Data shown:
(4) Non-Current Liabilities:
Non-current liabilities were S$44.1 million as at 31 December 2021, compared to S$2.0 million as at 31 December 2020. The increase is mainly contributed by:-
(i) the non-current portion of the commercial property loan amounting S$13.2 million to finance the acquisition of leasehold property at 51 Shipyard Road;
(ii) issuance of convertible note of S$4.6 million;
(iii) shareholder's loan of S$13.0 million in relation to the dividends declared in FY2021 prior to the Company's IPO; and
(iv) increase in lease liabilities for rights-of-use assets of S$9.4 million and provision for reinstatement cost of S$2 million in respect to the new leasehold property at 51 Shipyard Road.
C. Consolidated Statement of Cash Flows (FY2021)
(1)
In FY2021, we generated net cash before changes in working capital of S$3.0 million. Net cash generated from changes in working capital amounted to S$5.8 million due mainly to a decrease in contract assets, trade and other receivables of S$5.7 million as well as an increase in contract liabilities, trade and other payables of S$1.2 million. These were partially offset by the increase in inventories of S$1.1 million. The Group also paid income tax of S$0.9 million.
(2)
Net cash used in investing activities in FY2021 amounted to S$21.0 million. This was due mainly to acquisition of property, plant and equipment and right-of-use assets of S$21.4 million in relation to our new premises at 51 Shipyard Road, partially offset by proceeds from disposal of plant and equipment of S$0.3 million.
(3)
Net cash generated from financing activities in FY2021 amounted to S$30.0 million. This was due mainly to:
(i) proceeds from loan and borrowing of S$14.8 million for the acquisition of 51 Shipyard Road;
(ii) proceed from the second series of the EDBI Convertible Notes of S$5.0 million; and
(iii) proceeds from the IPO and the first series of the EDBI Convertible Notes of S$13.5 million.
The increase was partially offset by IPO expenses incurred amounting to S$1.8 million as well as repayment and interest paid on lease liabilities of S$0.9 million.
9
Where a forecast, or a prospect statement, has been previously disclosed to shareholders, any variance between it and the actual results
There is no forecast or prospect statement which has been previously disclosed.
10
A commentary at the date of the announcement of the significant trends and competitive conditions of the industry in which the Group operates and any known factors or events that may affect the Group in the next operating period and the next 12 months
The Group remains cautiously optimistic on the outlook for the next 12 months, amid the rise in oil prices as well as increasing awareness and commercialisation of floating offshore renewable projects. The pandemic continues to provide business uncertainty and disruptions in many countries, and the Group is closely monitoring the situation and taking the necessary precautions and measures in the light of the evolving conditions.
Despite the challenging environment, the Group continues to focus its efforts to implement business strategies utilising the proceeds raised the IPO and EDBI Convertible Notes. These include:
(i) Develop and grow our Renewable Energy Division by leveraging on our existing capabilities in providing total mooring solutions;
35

* * *

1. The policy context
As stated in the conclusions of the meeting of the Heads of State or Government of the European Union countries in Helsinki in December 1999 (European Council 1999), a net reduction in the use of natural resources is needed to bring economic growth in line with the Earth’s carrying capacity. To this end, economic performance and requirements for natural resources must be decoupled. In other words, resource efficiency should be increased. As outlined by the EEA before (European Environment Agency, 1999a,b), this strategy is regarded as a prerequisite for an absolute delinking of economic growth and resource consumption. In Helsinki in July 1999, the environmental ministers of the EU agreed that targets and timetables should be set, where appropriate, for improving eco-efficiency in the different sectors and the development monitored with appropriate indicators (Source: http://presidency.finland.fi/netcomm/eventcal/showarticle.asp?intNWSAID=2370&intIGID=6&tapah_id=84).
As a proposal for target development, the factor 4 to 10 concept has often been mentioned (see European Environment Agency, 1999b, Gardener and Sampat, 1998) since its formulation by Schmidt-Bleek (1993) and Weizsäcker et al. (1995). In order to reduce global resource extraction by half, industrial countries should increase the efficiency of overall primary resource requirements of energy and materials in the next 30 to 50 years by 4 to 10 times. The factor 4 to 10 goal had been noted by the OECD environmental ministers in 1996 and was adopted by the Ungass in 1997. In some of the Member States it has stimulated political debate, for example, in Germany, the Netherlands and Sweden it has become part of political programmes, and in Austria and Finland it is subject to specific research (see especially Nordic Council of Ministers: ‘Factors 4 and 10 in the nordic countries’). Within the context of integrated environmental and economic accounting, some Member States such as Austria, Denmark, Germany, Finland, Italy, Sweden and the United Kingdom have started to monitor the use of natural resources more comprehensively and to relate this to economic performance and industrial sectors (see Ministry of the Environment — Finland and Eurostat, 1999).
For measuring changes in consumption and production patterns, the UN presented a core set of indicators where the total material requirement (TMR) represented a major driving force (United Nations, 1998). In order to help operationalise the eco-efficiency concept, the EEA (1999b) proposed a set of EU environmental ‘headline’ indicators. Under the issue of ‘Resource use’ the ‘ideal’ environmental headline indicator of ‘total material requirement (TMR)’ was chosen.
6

Problem to work on: Copy only this part of the entries above: the line with "(iv) increase in", the line with "Net cash generated from financing", and the lines between, all exactly as written.

Reply to the exercise:
(iv) increase in lease liabilities for rights-of-use assets of S$9.4 million and provision for reinstatement cost of S$2 million in respect to the new leasehold property at 51 Shipyard Road.
C. Consolidated Statement of Cash Flows (FY2021)
(1)
In FY2021, we generated net cash before changes in working capital of S$3.0 million. Net cash generated from changes in working capital amounted to S$5.8 million due mainly to a decrease in contract assets, trade and other receivables of S$5.7 million as well as an increase in contract liabilities, trade and other payables of S$1.2 million. These were partially offset by the increase in inventories of S$1.1 million. The Group also paid income tax of S$0.9 million.
(2)
Net cash used in investing activities in FY2021 amounted to S$21.0 million. This was due mainly to acquisition of property, plant and equipment and right-of-use assets of S$21.4 million in relation to our new premises at 51 Shipyard Road, partially offset by proceeds from disposal of plant and equipment of S$0.3 million.
(3)
Net cash generated from financing activities in FY2021 amounted to S$30.0 million. This was due mainly to:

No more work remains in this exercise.